By the latter clause the declaration is plainly applicable to the States, while the earlier words assert the equality of all persons before the law,—a fruitful principle, assuring to all the same rights. Inter pares non est potestas, “Among equals there is no superiority,” is a received maxim of law, expressing a natural truth. Therefore, where all are equal, there can be no Slavery; so that, in declaring equality before the law, you make Slavery, alike with superiority, impossible. This language, though unknown to the Common Law and new in our country, has a fixed place in modern constitutional history. To understand how it has reached its present authority we must repair for a moment to France, so rich in experience and in genius.
Bills of Rights in England were moderate in terms, compared with our Declaration of Independence, and with the Declarations of Rights first announced by France in the throes of terrible revolution, and since recognized among the permanent triumphs of that prodigious outbreak. Until this period there had been no written Constitution in France, though since there have been many in succession. The earliest, in September, 1791, was preceded by a Declaration of Rights, proposed by Lafayette, which, after setting forth that “ignorance, forgetfulness, or contempt of the rights of man are the sole causes of public evils and of the corruption of Governments,” undertakes to announce what it calls “the natural rights of man, inalienable and sacred”; and this is done—
“To the end that this Declaration, being constantly present to all the members of the social body, may incessantly recall to them their rights and their duties; to the end that the acts of the legislative power, and those of the executive power, being every moment capable of comparison with the object of every political institution, may be more respected by them; to the end that the claims of the citizens, being henceforth founded on simple and incontestable principles, may always turn to the maintenance of the Constitution and to the happiness of all.”
This too elaborate, but instructive preamble, is followed by an article with a generality of expression not unlike that of our own Declaration:—
“Article I. Men are born and continue free and equal in rights.”
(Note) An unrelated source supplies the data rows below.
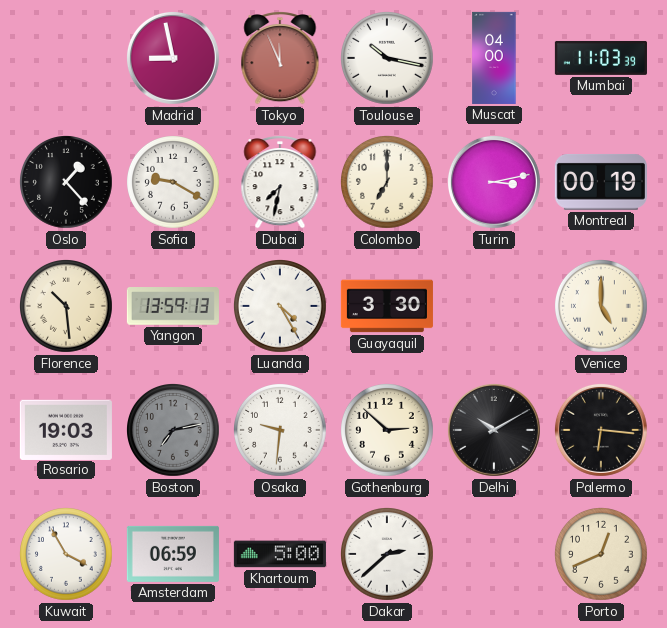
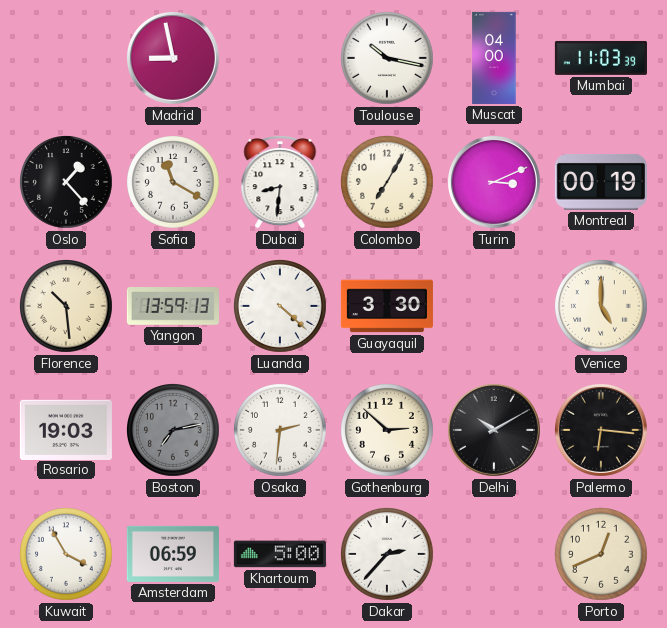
Tokyo: 11:56 -> none
Sofia: 9:20 -> 11:20
Dubai: 7:32 -> 8:31
Colombo: 7:00 -> 7:05
Turin: 3:13 -> 3:11
Luanda: 4:25 -> 4:22
Osaka: 9:31 -> 2:31
Dakar: 2:38 -> 2:37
In the sixth article of the Declaration this is explained by declaring that the law “ought to be the same for all, whether it protect, whether it punish,” and then it speaks of “all citizens being equal in its eyes.”[298]
In June, 1793, another Constitution was adopted, which, after a brief preamble, opens with these articles:—
“Article I. The object of society is the common happiness. Government is instituted to guaranty to man the enjoyment of his natural and imprescriptible rights.